Quelle: Klen, Jurij (1992): Twory. Band 1. New York, S. 55f.
WOLODYMYR
I.
Ein Mönch von Byzanz gesandt,
Bilder des Jüngsten Gerichts, der Unterwelt
und paradiesischer Lilien dem Fürsten vorstellt‘,
die der erfinderische Künstler hat gemalt.
Höre! Die furchtgebietende Frist, sie naht.
Es fliegt der schwarze Schrei einer Fanfare übers Feld.

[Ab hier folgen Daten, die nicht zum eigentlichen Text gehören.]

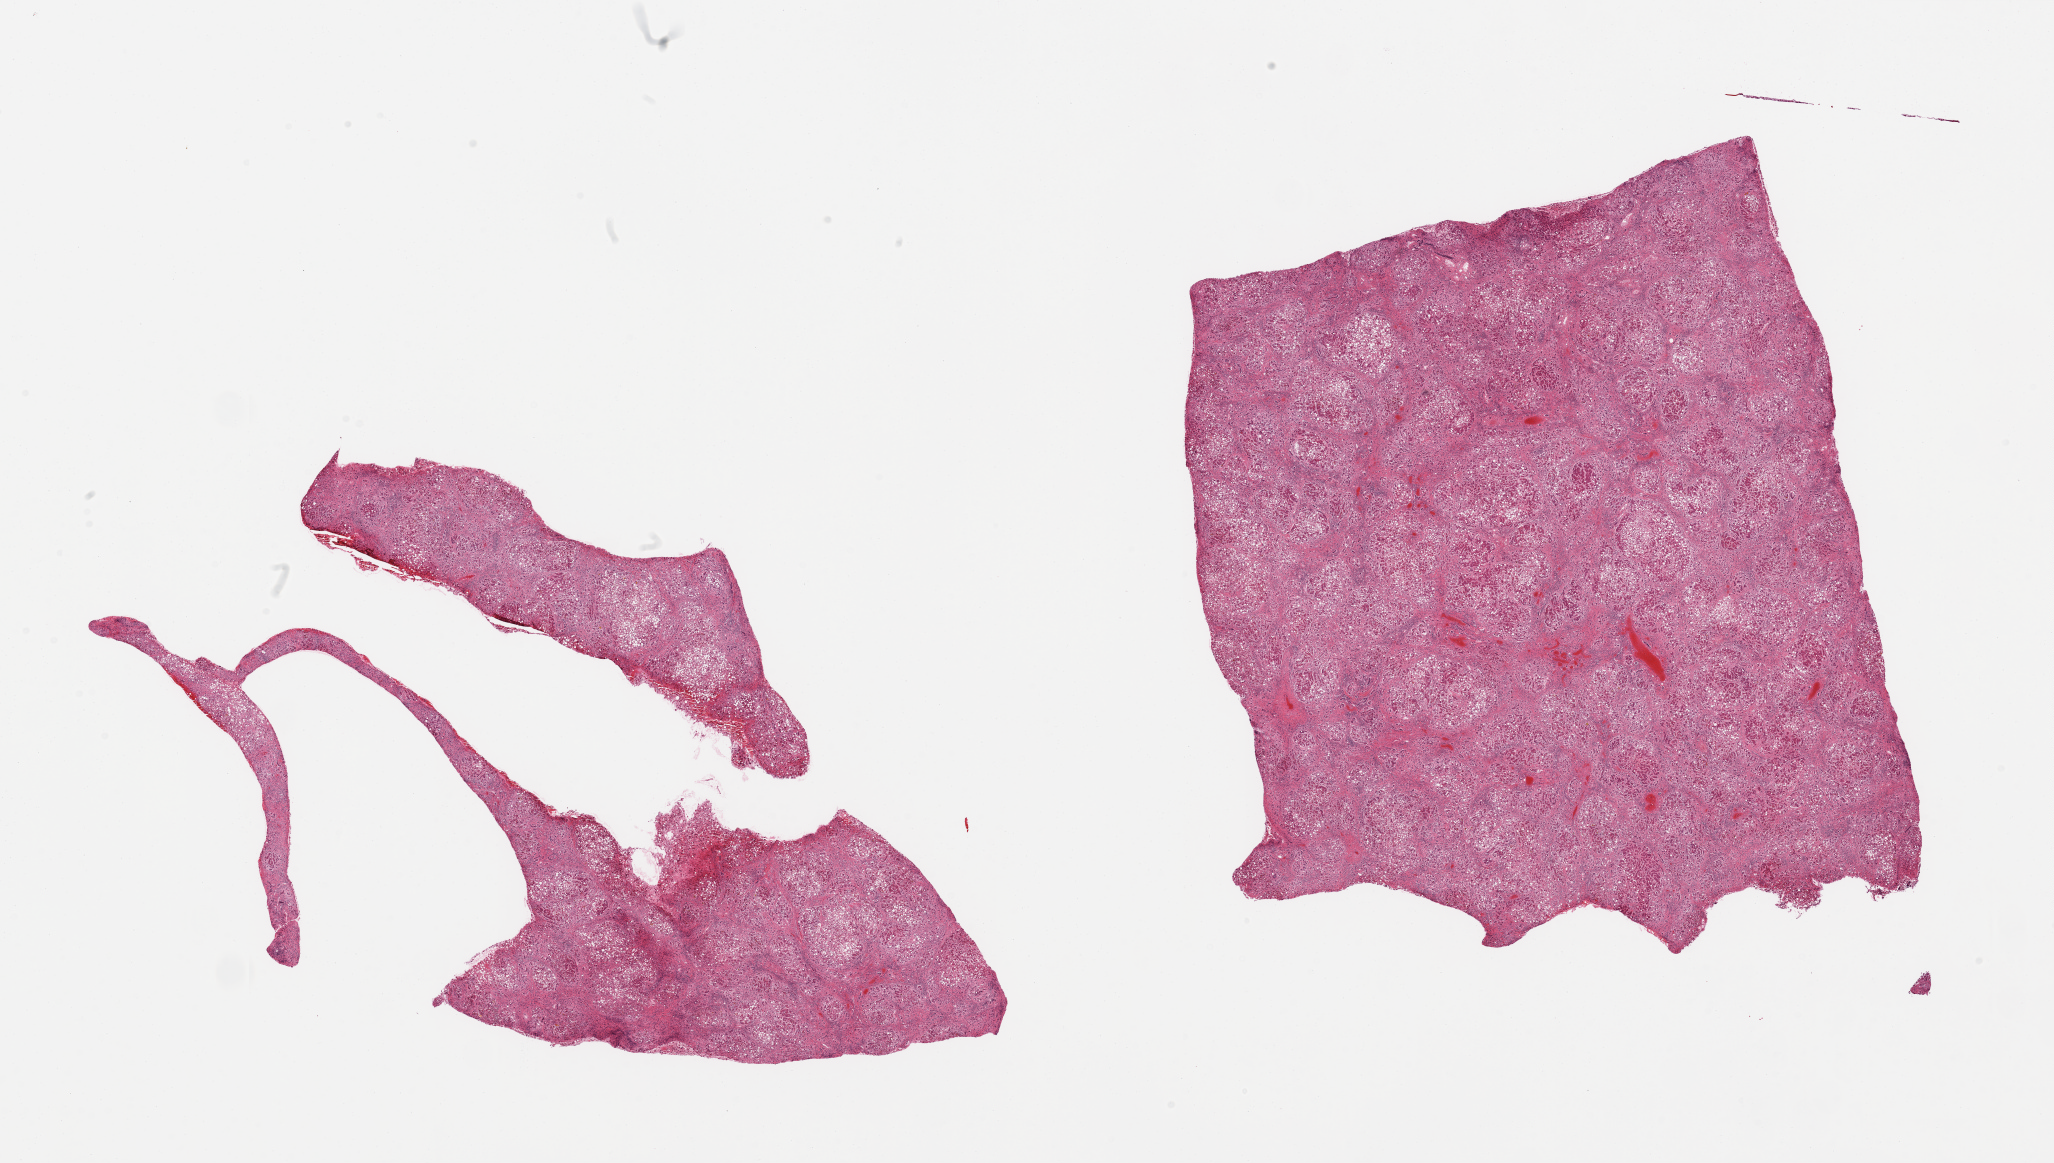
Digitized haematoxylin and eosin-stained section, brightfield — whole scanned area (about 32.5 x 18.4 mm, acquisition: 20x scan) shown as a low-resolution overview; PAXgene-fixed paraffin-embedded (PFPE) section; target tissue: liver; donor tissue sample. Donor sex: male.
- pathologist's review note for this sample: 2 pieces diffuse established cirrhosis, and macrovesicular steatosis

Aus Gräbern steigen wieder Verbrecher und Held
und der Weg in die Ewigkeit liegt vor ihnen gerad.
Wie soll man ihn durchschwimmen,
den Salzsee aus jenen Tränen, die Rohnida vergoss,
und den roten Fluss aus brüderlichem Blut?
Aber der Nebel langsam verfloss
und schon strahlt die unbekannte Weite der Jahrhunderte
in der Hoffnung Rosa.
II.
Goldener Schnurrbart, der Kopf silbern…
Wie sie ihn durch Schmutz und Staub gezogen haben!
seine Tage gleichen gemähtem Gras,
in seinen Weiten schaukelte ihn der Dnipro.
Und das Schicksal, an Worten nicht reich,
zählt jeden Atemzug, jede Bewegung.
Schon zeichnet es in den Sternen einen anderen Weg vor,
einen, der bedeutet Saat- und Erntezeit.
Nur im Traum scheint dem Fürsten,
dass die Stadt Löwenschreie in die Weite schickt,
während sie ihren Kreis langsam erweitert.
Und er ist erschrocken, versteht nicht,
was jener Wirbelwind von Bewegung, Licht
und das Gold der Kuppeln, das gegen die Sonne anscheint, bedeuten und sind…
III.
Über weite Flure herrschend,
steht er, in Bronze gegossen, auf dem Berg.
Unter ihm wogt ein Kastanienmeer
und vom Dnipro trägt Gesang herbei der Wind.
Er erlebte nicht einen einzigen Sturm in seinem Gewand.
Die Jahre vergingen wie Nebelfetzen.
Nun donnert unter Flugzeuglärm
der roten Fahnen unselige Brand.
Im Frühling sieht der Fürst alljährlich,
wenn er den fernen Horizont betrachtet: Es birst das Eis.
Und er erinnert sich, wie nach schlechten Zeiten,
ohne Spuren zu hinterlassen, sowohl
die wilden Petschenegen als auch die grausamen Obren untergingen,
und ein Lächeln umspielt seinen ernsten Blick.
Quelle: Klen, Jurij (1992): Twory. Band 1. New York, S. 130ff.
Wolodymyr war ein Fürst der Kiewer Rus und Begründer des Christentums in der Ukraine. In den Sonetten geht es um ihn, aber auch um seine Statue, die im Zentrum Kiews auf einem Hügel über dem Dnjepr steht.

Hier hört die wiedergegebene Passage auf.